The Philippine Competition Commission approved the P18-billion acquisition of shares in Rustan Supercenters Inc. by Robinsons Retail Holdings Inc. of the Gokongwei Group.
The PCC’s Mergers and Acquisitions Office said in a decision signed August 16, 2018 the transaction “does not result in substantial lessening of competition in the relevant market.”
Robinsons Retail will have full control and ownership of the issued and outstanding capital shares in Rustan Supercenters.
It will acquire all the issued and outstanding capital shares of Rustan’s Supercenters in exchange for 191,489,360 primary common shares of Robinsons Retail.

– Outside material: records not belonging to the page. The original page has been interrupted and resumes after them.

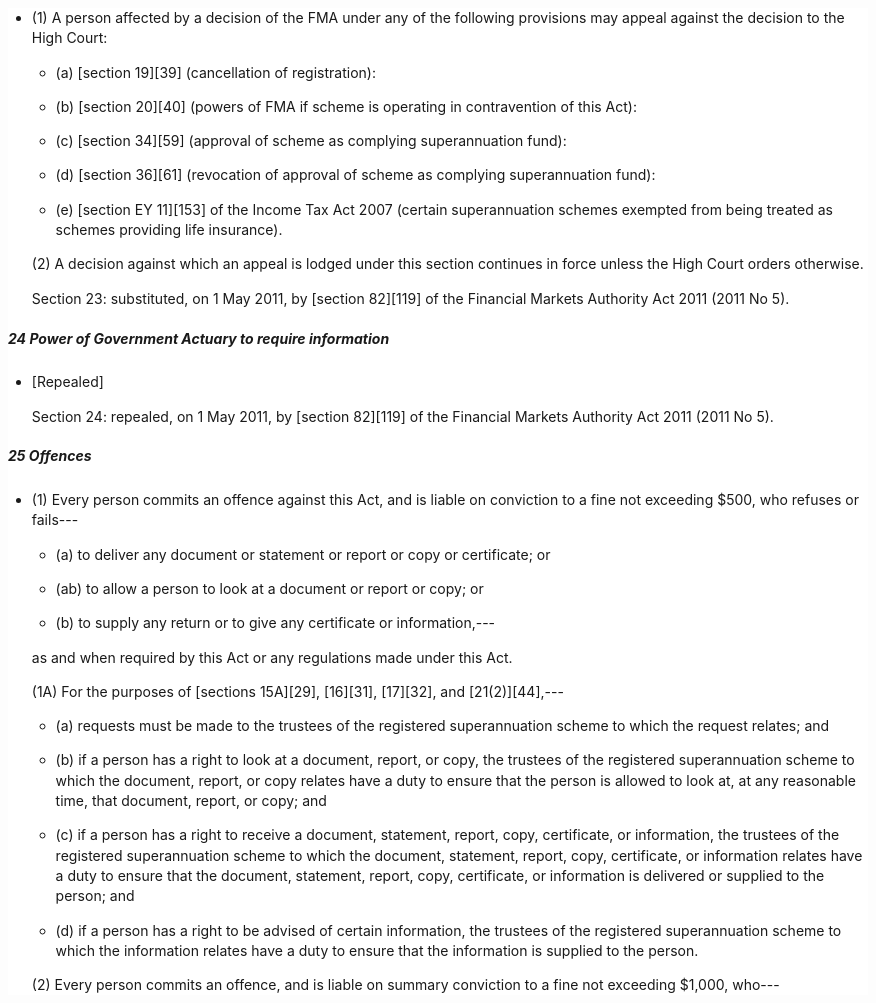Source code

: *   (1) A person affected by a decision of the FMA under any of the following provisions may appeal against the decision to the High Court:
        
    *   (a) [section 19][39] (cancellation of registration):
    
    *   (b) [section 20][40] (powers of FMA if scheme is operating in contravention of this Act):
    
    *   (c) [section 34][59] (approval of scheme as complying superannuation fund):
    
    *   (d) [section 36][61] (revocation of approval of scheme as complying superannuation fund):
    
    *   (e) [section EY 11][153] of the Income Tax Act 2007 (certain superannuation schemes exempted from being treated as schemes providing life insurance).
    
    (2) A decision against which an appeal is lodged under this section continues in force unless the High Court orders otherwise.
    
    Section 23: substituted, on 1 May 2011, by [section 82][119] of the Financial Markets Authority Act 2011 (2011 No 5).

##### 24 Power of Government Actuary to require information
    
*   \[Repealed\]
    
    Section 24: repealed, on 1 May 2011, by [section 82][119] of the Financial Markets Authority Act 2011 (2011 No 5).

##### 25 Offences
    
*   (1) Every person commits an offence against this Act, and is liable on conviction to a fine not exceeding $500, who refuses or fails---
        
    *   (a) to deliver any document or statement or report or copy or certificate; or
    
    *   (ab) to allow a person to look at a document or report or copy; or
    
    *   (b) to supply any return or to give any certificate or information,---
    
    as and when required by this Act or any regulations made under this Act.
    
    (1A) For the purposes of [sections 15A][29], [16][31], [17][32], and [21(2)][44],---
        
    *   (a) requests must be made to the trustees of the registered superannuation scheme to which the request relates; and
    
    *   (b) if a person has a right to look at a document, report, or copy, the trustees of the registered superannuation scheme to which the document, report, or copy relates have a duty to ensure that the person is allowed to look at, at any reasonable time, that document, report, or copy; and
    
    *   (c) if a person has a right to receive a document, statement, report, copy, certificate, or information, the trustees of the registered superannuation scheme to which the document, statement, report, copy, certificate, or information relates have a duty to ensure that the document, statement, report, copy, certificate, or information is delivered or supplied to the person; and
    
    *   (d) if a person has a right to be advised of certain information, the trustees of the registered superannuation scheme to which the information relates have a duty to ensure that the information is supplied to the person.
    
    (2) Every person commits an offence, and is liable on summary conviction to a fine not exceeding $1,000, who---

Robinsons Retail is a multi-format retailer in the Philippines engaged in the business of trading goods, commodities and merchandise, with core retail operations in six business segments—supermarkets, department stores, DIY stores, convenience stores, drug stores and specialty stores.

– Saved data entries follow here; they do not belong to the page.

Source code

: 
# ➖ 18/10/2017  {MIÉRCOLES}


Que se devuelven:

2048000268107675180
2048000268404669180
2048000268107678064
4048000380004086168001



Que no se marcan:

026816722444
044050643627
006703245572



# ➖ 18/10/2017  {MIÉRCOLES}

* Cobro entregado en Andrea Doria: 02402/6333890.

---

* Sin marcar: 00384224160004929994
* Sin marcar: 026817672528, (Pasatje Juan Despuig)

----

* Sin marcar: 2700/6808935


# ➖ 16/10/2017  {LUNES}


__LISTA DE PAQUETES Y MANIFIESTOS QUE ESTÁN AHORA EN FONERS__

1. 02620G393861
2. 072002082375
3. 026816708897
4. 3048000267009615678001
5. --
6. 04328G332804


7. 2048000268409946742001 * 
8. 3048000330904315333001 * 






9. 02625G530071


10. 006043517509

Robinsons Retail operates 154 branches of Robinsons Supermarket, Robinsons Selections, Robinsons Easymart and Jaynith Supermarkets across the country.
Rustan Supercenter, meanwhile, is engaged in grocery retailing with 75 branches composed of the Marketplace by Rustan’s, Rustan’s Supermarkets, Shopwise, Shopwise Express and Wellcome in the Philippines.
Both Robinsons Retail and Rustan Supercenters operate under the one-stop shop grocery retail market.
With 46 branches from both companies operating in same area to date, the PCC noted no ability and incentive for the parties to foreclose the branches.
The PCC is the the country’s anti-trust body. It is mandated by the Philippine Competition Act to review mergers and acquisitions that meet the thresholds to ensure these deals will not harm the interest of consumers.
It has received 153 notifications with a combined value of P2.41 trillion. The Robinsons-Rustan’s acquisition is the 144th transaction approved by the commission.